Odor removal is one of the most difficult problems cleaning professionals face. Smells have a powerful and immediate impact on the way we perceive our environments.1 In commercial settings, a pleasant odor communicates quality and cleanliness to employees and visitors and can have a significant impact on a business’ bottom line.

So, what is bad odor, and where does it come from? Read on to learn a three-step process for winning at odor removal, and get tips on how to address the more problematic odors we hear about.

What Is Bad Odor and Where Does It Come From?

An odor is a distinctive smell, sometimes unpleasant, caused by volatile compounds that rise into the air and are detected by the human nose. What many people don’t realize is that odor comes from a source, and if you can remove (or seal off) the source you can effectively remove the bad odor.

What Are Common Sources of Bad Odor?

Bad odor sources include feces, urine, sweat, smoke particulates and rotten food. In many cases, odors come from bacteria and fungi in those sources. In fact, the smell we most often associate with dirt and feces is bacteria while musty smells are usually caused by fungi.

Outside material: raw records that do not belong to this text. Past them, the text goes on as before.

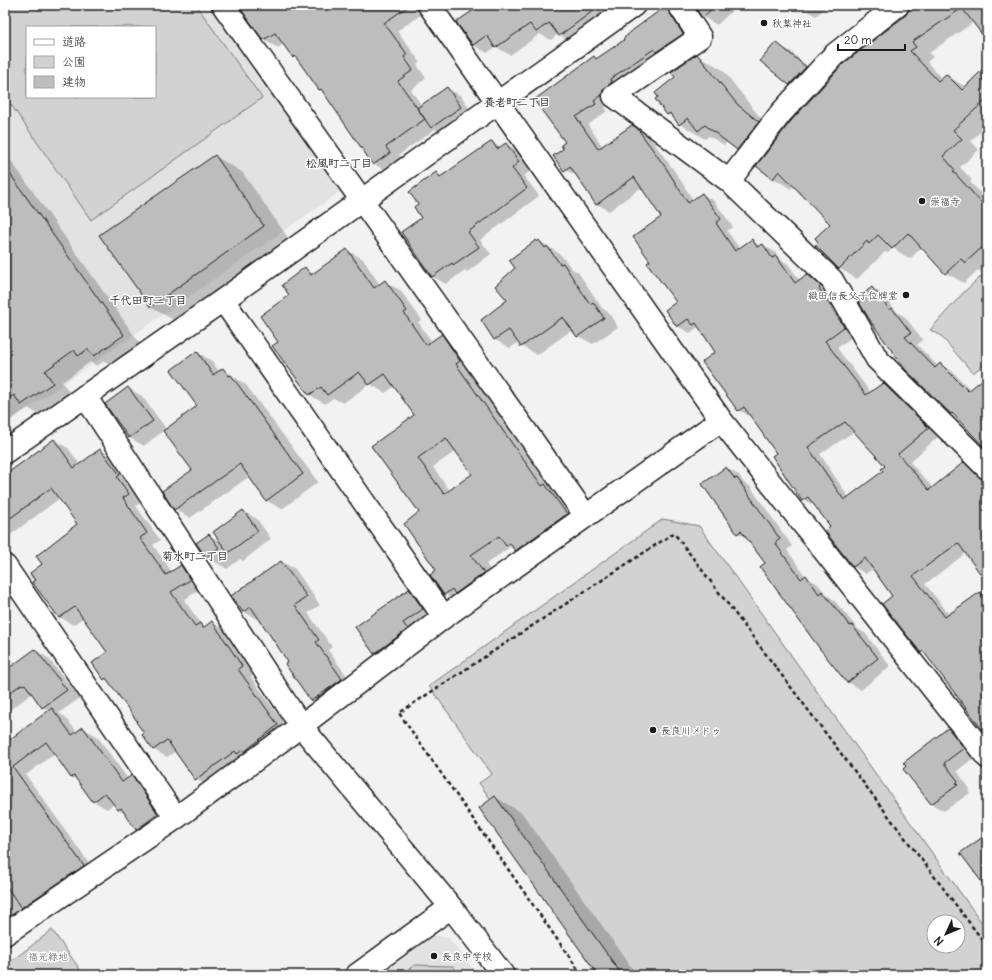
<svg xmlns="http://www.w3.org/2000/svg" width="992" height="980" viewBox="0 0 992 980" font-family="Delius,'Klee One',sans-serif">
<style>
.built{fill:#e2e2e2;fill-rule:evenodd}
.green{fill:#d2d2d2;stroke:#777;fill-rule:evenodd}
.shadow{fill:#0003;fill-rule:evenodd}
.building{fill:#bdbdbd;stroke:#1c1c1c;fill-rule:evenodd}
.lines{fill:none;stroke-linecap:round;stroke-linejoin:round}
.minor-casing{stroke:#1c1c1c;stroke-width:25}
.tertiary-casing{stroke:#1c1c1c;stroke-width:25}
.path{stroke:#1c1c1c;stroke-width:2.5;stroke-dasharray:4 3;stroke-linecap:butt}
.minor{stroke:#fff;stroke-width:22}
.tertiary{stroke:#fff;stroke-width:22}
.poi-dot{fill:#1c1c1c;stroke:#fff;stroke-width:1.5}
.labels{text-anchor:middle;stroke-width:3;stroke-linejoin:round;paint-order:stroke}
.poi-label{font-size:10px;fill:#1c1c1c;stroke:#fff;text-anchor:start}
.park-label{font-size:10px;fill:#5c5c5c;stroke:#fff}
.neighbourhood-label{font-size:11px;font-weight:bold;fill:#1c1c1c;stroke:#fff}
</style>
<rect width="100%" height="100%" fill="#f2f2f2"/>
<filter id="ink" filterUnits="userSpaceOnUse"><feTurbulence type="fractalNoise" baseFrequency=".025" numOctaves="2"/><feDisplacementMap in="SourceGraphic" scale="8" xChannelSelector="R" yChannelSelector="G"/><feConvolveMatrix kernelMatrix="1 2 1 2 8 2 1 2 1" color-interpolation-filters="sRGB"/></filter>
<g filter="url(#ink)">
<!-- built -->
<path class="built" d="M5,5H210L341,191L13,419L5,408ZM27,27H155V97H27Z
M434,935L449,938L478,975H379Z"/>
<!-- green -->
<path class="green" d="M5,5H196L262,98L91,220L5,96ZM27,27H155V97H27Z
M987,271V362L973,373L940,335L930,330L963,293Z
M663,519L699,526L987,930V975H616L479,783L492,774L429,686ZM934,922H958V946H934Z
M52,930L84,975H5V966Z
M415,965L453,966L460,975H400Z"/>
<!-- shadow -->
<path class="shadow" d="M240,5H415L422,14L397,31L420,62L417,65L426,78L411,90L422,106L447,88L461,96L474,115L446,135L435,129L399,155L403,161L388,172L374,164L325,93L320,90L299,60L293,57L284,44L278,48L264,40Z
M493,5H597L607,18L573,43L558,34L551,40L540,34L510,55L496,47L487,53L473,45Z
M695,5H738L717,25L703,17Z
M797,5H829L816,16Z
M870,5H911L891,19Z
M911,5H987V40L974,22L929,53L933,57L927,62L942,79L946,75L966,87L987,66V125L971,141L979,150L960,167L972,180L970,182L987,200V269L983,273L978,270L964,283L946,273L922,247L910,259L893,248L888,253L885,252L857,279L839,268L831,224L794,185L791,189L773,178L757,166L760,162L728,142L724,145L709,136L705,139L680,124L676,119L667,114L676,78L697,55L723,70L762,120L781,135L906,16Z
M666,7L678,14L694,41L605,108L607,111L588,125L603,147L632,126L644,133L649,136L678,176L693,200L702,194L714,201L733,227L727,231L740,249L752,241L761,246L763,245L775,252L780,259L788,264L800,281L808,275L820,282L832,294L856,334L837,348L871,393L883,384L896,391L940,435L910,462L933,488L964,464L976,471L987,481V581L966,553L925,584L950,615L987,588V734L961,703L929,657L922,652L884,605L894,596L873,568L866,574L854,567L826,531L832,527L816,506L803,500L778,453L751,417L739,410L717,352L701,328L698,327L690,333L677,326L678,302L651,261L662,217L642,187L609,211L597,204L578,176L565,170L564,149L594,58L597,60L625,40ZM855,431L886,466L884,471L849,498L820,454Z
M776,44L790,51L819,76L804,93L790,85L762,61Z
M492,143L501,147L506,144L519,151L532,170L524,176L539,196L480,240L491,254L467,272L465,270L446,284L433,277L402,232L422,218L419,204L436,173L443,177Z
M5,152L141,345L112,366L104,361L97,366L90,362L62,382L70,393L39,415L28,408L5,424Z
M215,156L242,172L291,242L177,322L150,307Z
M536,241H539L554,250L562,256L572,269L578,272L602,308L608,312L618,327L593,344L578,336L573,329L537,355L522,346L519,342L510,348L495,340L485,326L509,301L516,269Z
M347,250L363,259L380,285L385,282L400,290L422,320L418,322L432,342L442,335L457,344L475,370L470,373L552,489L561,494L582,523L531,559L510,547L486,564L499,582L460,603L444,594L421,512L415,415L395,386L385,393L370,384L343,403L333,398L325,404L310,395L274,346L279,342L291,295L305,269L314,274ZM456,451L473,474L450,491L433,467Z
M872,288L884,295L897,312L904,316L923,340L917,345L938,366L940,364L952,371L971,390L987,377V450L956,416L951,414Z
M197,352L212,361L219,372L223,369L246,385L318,482L282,509L267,501L250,476L190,518L175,509L193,470L164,430L144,446L130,438L107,404L128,388L142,396L167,430L198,407Z
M54,440L68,448L80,465L100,450L114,457L133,483L130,485L141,502L136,506L160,540L153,545L172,572L181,566L194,574L203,587L184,600L202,625L205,627L212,623L225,630L254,674L251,677L291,733L209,787L196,779L176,751L167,757L154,750L144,735L146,733L139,721L110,682L105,679L108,652L84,617L73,625L60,617L29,575L44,564L79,524L60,498L5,539V476Z
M726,468L739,475L744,483L750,486L792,546L787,550L806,577L818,584L827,595L834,600L858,629L865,633L890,666L861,690L848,682L820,648L766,563L748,539L738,533Z
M243,511L257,519L271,539L243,561L240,559L227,569L206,557L209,535L222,543Z
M282,562L295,569L320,605L308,613L332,647L328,650L355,687L325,708L312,700L286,665L289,663L259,618L257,619L244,612L233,596Z
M5,569L17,596L5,605Z
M409,590L423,598L436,617L389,662L375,654L356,628Z
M5,633L8,637L5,639Z
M35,650L48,658L80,698L59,713L65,717L77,732L83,728L97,736L128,779L132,776L145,784L171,822L150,837L137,829L126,814L118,810L114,804L107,809L93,801L78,780L72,777L55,753L26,775L96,873L5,943V744L49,711L43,707L33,693L5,713V671Z
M948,729L961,737L976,756L957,771L970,789L968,790L970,793L944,811L931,804Z
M495,797L522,813L637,975H599Z"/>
<!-- building -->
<path class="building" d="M238,5H410L384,23L407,54L404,57L413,70L398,81L425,119L386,147L390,153L373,165L321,89L319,90L295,56L293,58L275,33L263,40Z
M481,5H601L559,36L549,23L536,32L530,24L495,48L487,35L473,45L456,22Z
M667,5L669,12L683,34L656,52L654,49L610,79L612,82L603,90L602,95L594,101L596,104L576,117L598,149L632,125L637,128L666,168L688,203L702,193L721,219L716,223L735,251L752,239L757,247L763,244L772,258L776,256L795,283L807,274L821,286L819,288L844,327L825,341L866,395L883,383L929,428L898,454L929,490L964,462L979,477L987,480V583L958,543L913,576L945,617L980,592L987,603V730L984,732L923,651L921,653L882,604L892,596L865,558L853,567L825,531L830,526L808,497L802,501L772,456L776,453L744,407L738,411L702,362L715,352L696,323L693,325L688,319L677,327L665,310L676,302L647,263L650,261L633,237L661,217L634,177L596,205L570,166L564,171L553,156L563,149L561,145L565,142L534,100L594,56L596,59L624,40L623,39L633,30ZM845,422L885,466L881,469L883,471L844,500L808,447Z
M694,5H716L702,18Z
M910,5H987V41L962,8L912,42L916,47L910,51L938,81L946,74L962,90L987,65V99L953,130L962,139L943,156L955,170L953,171L987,209V243L965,263L961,259L945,274L908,233L892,249L878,235L869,244L867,241L839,269L815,245L818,242L815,238L830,224L779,171L773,179L756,166L791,121L843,64L906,15Z
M776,42L806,67L789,85L760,61Z
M697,54L737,104L759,122L737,150L705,125L698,131L688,118L679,125L670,113L667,115L655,99L658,97L655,93L675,77L671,72Z
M447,87L461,107L431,128L417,108Z
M492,141L497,149L506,143L519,162L512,168L527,188L468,232L479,247L453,265L452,263L432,277L401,232L421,218L414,207L418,204L409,192L436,172L440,177Z
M215,155L264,226L150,307L99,235Z
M5,167L124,335L94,356L88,349L78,356L74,350L45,371L53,383L21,405L14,395L5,401Z
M536,240L537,242L539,240L545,248L547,246L560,264L563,263L590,304L593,302L604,318L577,337L563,317L521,347L509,330L494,340L481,320L507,300L495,286L515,268L509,260Z
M347,249L374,288L385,280L407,311L404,313L426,345L442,334L460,361L456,364L542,486L545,484L567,514L515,551L510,543L506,546L499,536L471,555L484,573L455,594L452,589L444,595L430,575L436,570L404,524L419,512L371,446L414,415L385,374L369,385L359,372L327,395L321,387L309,395L272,346L278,342L260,316L289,295L282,285L305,267L311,275ZM446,438L472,474L444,494L418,458Z
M872,287L890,310L892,308L911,333L905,337L935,368L940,363L968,391L987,376V450L952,413L951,414L905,369L871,322L857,299Z
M197,351L213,375L223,368L229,376L231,375L303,474L266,501L240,464L174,510L162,491L192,470L163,431L197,406L171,370Z
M128,387L153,421L129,438L105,404Z
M54,439L74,468L100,449L120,475L117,477L129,494L123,498L147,533L140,538L166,575L181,565L190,580L171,592L195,626L200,623L203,628L212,621L242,666L238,669L278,725L244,752L243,750L237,754L235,751L195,780L167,740L153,750L142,735L144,733L136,722L137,721L106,678L104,680L92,663L107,652L75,607L59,618L32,582L35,580L30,573L42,564L36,556L77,524L51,488L5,522V475Z
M726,467L735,479L737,478L780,539L775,543L801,579L806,575L819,594L822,591L850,626L852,625L878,658L847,683L820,649L760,567L765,563L741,531L737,534L702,484Z
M243,510L258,531L228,553L213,532Z
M209,534L219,548L206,557L196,543Z
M281,561L307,597L295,605L319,640L316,642L342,679L311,701L285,664L288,662L251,607L243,612L231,596Z
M409,589L423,609L403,623L408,629L374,654L355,627Z
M35,649L67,690L42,708L25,684L23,685L22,684L5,696V671Z
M52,708L72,735L83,727L122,782L132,775L158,814L136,830L121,808L118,810L105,793L93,802L74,776L71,778L46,742L13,767L84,866L21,908L5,884V743Z
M948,728L964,748L944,763L958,781L956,783L958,785L931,804L903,769L906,766L903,763Z
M495,796L622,975H598L479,808Z
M987,834V889L960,853Z"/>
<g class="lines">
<!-- minor casing -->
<g class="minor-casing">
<path id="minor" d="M223,5L586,516
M429,5L721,420L987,757
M679,5L700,37L614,96L729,181L832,280L877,359L987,468
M729,181L781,113L834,55L898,5
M223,300L444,617
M85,396L301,726L451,907L503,975
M5,566L176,818
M5,934L176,818L301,726L444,617L721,420
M357,975L451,907"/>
</g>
<!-- tertiary casing -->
<g class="tertiary-casing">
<path id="tertiary" d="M5,452L223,300L634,5"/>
</g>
<!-- path -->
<path class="path" d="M582,975L399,713L674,533L987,946"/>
<!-- minor -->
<use href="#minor" class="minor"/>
<!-- tertiary -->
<use href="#tertiary" class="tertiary"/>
</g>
</g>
<!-- markers -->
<g class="poi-dot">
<circle cx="764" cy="23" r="4"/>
<circle cx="922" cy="201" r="4"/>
<circle cx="906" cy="295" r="4"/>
<circle cx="653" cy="730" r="4"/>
<circle cx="434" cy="956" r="4"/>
</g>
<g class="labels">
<!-- poi labels -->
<g class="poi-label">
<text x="772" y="27">秋葉神社</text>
<text x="930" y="205">崇福寺</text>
<text x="898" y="299" text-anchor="end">織田信長父子位牌堂</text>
<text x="661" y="734">長良川メドゥ</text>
<text x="442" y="960">長良中学校</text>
</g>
<!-- park labels -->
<g class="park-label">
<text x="48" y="960">福光緑地</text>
</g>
<!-- neighbourhood labels -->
<g class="neighbourhood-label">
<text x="517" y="106">養老町二丁目</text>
<text x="339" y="167">松風町二丁目</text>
<text x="148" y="304">千代田町二丁目</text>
<text x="195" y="560">菊水町二丁目</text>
</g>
</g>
<!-- margin -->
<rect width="992" height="980" fill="none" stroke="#fff" stroke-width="20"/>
<rect x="10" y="10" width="972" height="960" fill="none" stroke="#1c1c1c" stroke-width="1.5" filter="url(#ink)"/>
<!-- legend -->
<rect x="26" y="26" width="130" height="72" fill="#ffffff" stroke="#a4a4a4"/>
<rect x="34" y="39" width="20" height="6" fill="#ffffff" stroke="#a4a4a4"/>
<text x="62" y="46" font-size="12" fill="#1c1c1c">道路</text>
<rect x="34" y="56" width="20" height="12" fill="#d2d2d2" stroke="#a4a4a4"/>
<text x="62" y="66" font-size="12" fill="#1c1c1c">公園</text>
<rect x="34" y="76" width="20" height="12" fill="#bdbdbd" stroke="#a4a4a4"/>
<text x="62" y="86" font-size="12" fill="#1c1c1c">建物</text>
<!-- north arrow -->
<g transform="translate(946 934) rotate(226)"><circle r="19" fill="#ffffff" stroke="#a4a4a4"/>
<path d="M0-3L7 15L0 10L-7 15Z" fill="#1c1c1c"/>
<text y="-6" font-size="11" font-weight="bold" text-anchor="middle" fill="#1c1c1c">N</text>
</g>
<!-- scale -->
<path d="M838 44v6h67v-6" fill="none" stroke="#1c1c1c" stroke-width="2"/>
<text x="844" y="44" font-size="12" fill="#1c1c1c" stroke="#ffffff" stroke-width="3" paint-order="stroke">20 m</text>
</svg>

Odor sources can be present on hard surfaces, in carpets or fabrics, inside walls and/or HVAC systems, which means they can sometimes be hard to find.

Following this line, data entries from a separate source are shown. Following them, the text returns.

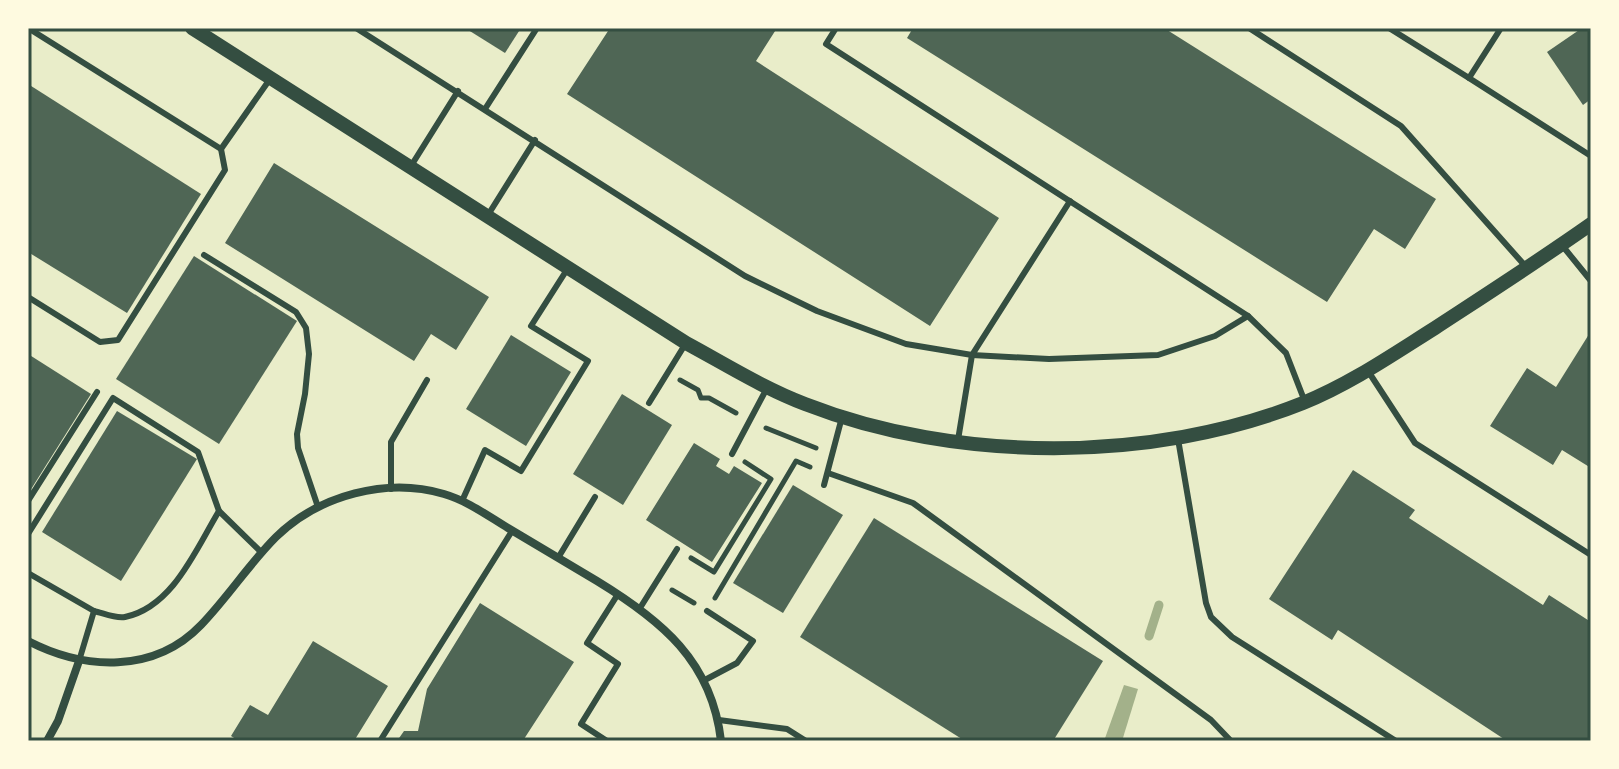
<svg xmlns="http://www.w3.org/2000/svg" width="1619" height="769" font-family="'Fira Sans',sans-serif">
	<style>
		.water { fill: #a3b18a }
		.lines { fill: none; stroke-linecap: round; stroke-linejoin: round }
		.stream { stroke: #a3b18a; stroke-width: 9 }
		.building { fill: #4f6655 }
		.path { stroke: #344e41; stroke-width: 5 }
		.service { stroke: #344e41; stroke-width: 6 }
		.minor { stroke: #344e41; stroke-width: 8 }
		.tertiary { stroke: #344e41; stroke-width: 14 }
		.neatline { fill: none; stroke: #344e41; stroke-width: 3 }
	</style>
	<rect width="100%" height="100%" fill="#e9edc9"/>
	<polygon class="water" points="1124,685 1138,689 1122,741 1104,741"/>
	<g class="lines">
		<polyline class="stream" points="1149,636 1159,605"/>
	</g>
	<g class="building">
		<polygon points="465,28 521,28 505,53"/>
		<polygon points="610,28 777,28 756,61 999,218 930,326 567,94"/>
		<polygon points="913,28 1164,28 1436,199 1405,249 1374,229 1327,302 907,38"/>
		<polygon points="1582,28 1591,28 1591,99 1583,105 1547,52"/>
		<polygon points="28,84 201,194 127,313 28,252"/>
		<polygon points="274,163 489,297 456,350 431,334 414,361 225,243"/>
		<polygon points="194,256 297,321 219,444 116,379"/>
		<polygon points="1591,331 1591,468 1562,450 1553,465 1490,426 1527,368 1556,387"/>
		<polygon points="511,335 571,372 526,446 466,409"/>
		<polygon points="28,354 91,394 28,494"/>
		<polygon points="622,394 672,425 623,505 573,474"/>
		<polygon points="117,411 197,459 121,581 42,532"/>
		<polygon points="694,443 720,459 716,466 729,474 734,466 762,483 712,562 646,520"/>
		<polygon points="1353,470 1415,510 1409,518 1543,605 1549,595 1591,622 1591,741 1507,741 1338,630 1332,640 1269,599"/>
		<polygon points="793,485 843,515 783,613 733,583"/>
		<polygon points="874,518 1103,661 1053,741 965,741 800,637"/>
		<polygon points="480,603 574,662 524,739 527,741 397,741 404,731 418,731 427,689"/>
		<polygon points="313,641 388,686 354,741 239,741 231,736 250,705 268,715"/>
	</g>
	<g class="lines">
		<g class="path">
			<polyline points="680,380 698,390 701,398 709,398 736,413"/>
			<polyline points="766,428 816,448"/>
			<polyline points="691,558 714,572 771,479 745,462"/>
			<polyline points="672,590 694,603"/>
			<polyline points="715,598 796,461 810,467"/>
		</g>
		<g class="service">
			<polyline points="28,28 221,149 270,79"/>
			<polyline points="356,28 745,276 817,311 906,344 972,355 1049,359 1158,355 1215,336 1248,316"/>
			<polyline points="836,28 826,44 1248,316 1286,353 1305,402"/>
			<polyline points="1249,28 1401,126 1527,268"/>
			<polyline points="1389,28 1469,78 1501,28"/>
			<polyline points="1469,78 1591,156"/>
			<polyline points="485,109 537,28"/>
			<polyline points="411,166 458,91"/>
			<polyline points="488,215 535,140"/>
			<polyline points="1561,244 1591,281"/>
			<polyline points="204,255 296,312 306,328 309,354 305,394 297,434 298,448 318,507"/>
			<polyline points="28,297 100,342 118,340 225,170 221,149"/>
			<polyline points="1368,371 1415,443 1591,555"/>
			<polyline points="649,403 686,343"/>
			<polyline points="1178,439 1206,603 1211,617 1232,637 1396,741"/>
			<polyline points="958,440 972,355 1070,201"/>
			<polyline points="732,454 767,388"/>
			<polyline points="828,473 913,503 1211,720 1231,741"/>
			<polyline points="824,485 842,417"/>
			<polyline points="391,489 391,442 427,380"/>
			<polyline points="28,501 97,392"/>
			<polyline points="462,501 485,450 521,471 588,361 531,326 568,268"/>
			<polyline points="28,534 113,398 198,452 219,511"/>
			<polyline points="558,558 595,497"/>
			<polyline points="28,573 94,611"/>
			<polyline points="640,608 677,549"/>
			<path d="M79 661 94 611C103 613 116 619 125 617 173 607 196 549 219 511L261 552"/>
			<polyline points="703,681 737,663 753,641 707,611"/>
			<polyline points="719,720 787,729 806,741"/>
			<polyline points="380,741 512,531"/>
			<polyline points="607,741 581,724 618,664 587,643 618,594"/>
		</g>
		<g class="minor">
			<path d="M28 641C84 670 154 674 201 625 228 597 249 564 276 537 319 495 387 477 444 494 468 501 488 516 508 528 538 546 567 563 597 581 661 620 712 661 721 741"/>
			<polyline points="47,741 58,721 79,661"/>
		</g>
		<path class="tertiary" d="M192 28 686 343C725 364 763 388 805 404 956 463 1153 463 1303 403 1350 384 1392 355 1435 328 1487 294 1540 260 1591 224"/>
	</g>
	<rect width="1619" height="769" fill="none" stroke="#fefae0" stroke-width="60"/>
	<rect x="30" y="30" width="1559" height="709" class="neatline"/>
</svg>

Three Steps for Winning at Odor Removal in Buildings:

  1. Identify the odor source. This can be relatively easy or difficult to do, but either way it is the most important step to take. To help with sources that are not obvious, look for patterns for when and where the odor is present, the conditions in the room when the odor is smelled, and even the weather outside. Things like a dirty HVAC, an open window during rainy weather or even another person can be the source of the odor.
  2. Identify what type of odor source you have. Is the odor source temporary (e.g., a child has an accident in a classroom), repetitive (e.g., a busy lobby bathroom with continuous deposition of feces) or embedded (e.g., unsealed grout that has become saturated with urine)?
  3. Using the information gathered in steps one and two, create your plan of attack.
  • If temporary, removal and cleanup of a surface is usually sufficient. Don’t forget to clean and disinfect, though, especially if the odor source is a biohazard (feces, blood, vomit). 
  • If repetitive, frequent cleanup is important, but consider an ongoing odor eliminator product for times in between cleanups. After all, cleaning staff cannot clean 24/7.
  • For embedded odors, cleanup is also important but may not be able to completely remove the source. In these cases, consider using products that can deeply penetrate porous surfaces and can work without the need for physical removal of the odor source (oxidative chemistries like bleach or hydrogen peroxide can work well for this.) or consider sealing the surface so the odor cannot escape.

Tips for Particularly Problematic Odors:

  • For rooms with heavy smoke contamination, it’s important to clean walls, ceilings and carpets even if they don’t look dirty.
  • For musty odors, use a cleanerdisinfectant that is EPA-registered to kill mold and mildew (fungi). Ensure there is good ventilation in the room to keep the mold from coming back. Odor-causing bacteria and fungi thrive in moist environments. Indoor relative humidity should be kept below 60 percent — ideally between 30 percent and 50 percent, if possible.2
  • Odor neutralizer may be helpful when needing to quickly cover up an odor or in between cleanings. But be careful — not all sprays are created equal, and some products only coverup odors instead of eliminating them. Additionally, some people may find fragrances unpleasant, leading to concerns about their impact on human health.
  • Clean and disinfect spaces, areas and surfaces regularly, especially in heavily used areas such as bathrooms and breakrooms.
  • If odors persist, consider calling in an odor or mold remediation professional to help. Special equipment may be needed to get to the source of the odor, and it may also be necessary to replace some surfaces that cannot be cleaned. When replacing surfaces, consider the “cleanablility” of the new surface, and avoid porous or textured surfaces that cannot be easily cleaned.

Pleasant-smelling environments are good for everyone. No one wants to visit, work or do business in a smelly building. Odors in buildings can influence occupant satisfaction rates3 and impact employee and consumer behavior and the degree to which a service transaction is successfully concluded.4

Identifying the odor source and type of odor source can help you plan your odor removal attack and ultimately win the battle.

1. Herz RS. A Naturalistic Analysis of Autobiographical Memories Triggered by Olfactory Visual and Auditory Stimuli. Chemical Senses. 2004;29(3):217-224. doi:10.1093/chemse/bjh025.
2. Mold Course Chapter 2: Why and Where Mold Grows. https://www.epa.gov/mold/mold-course-chapter-2.
3. Cain WS, et al. Ventilation requirements in buildings 1: Control of occupancy odor and tobacco smoke odor. Atmospheric Environment.1983;17(6):1183-1197. doi:10.1016/0004-6981(83)90341-4.
4. Bitner MJ. Servicescapes: The Impact of Physical Surroundings on Customers and Employees. Journal of Marketing. 1992;56(2): 57-71. doi: 10.2307/1252042.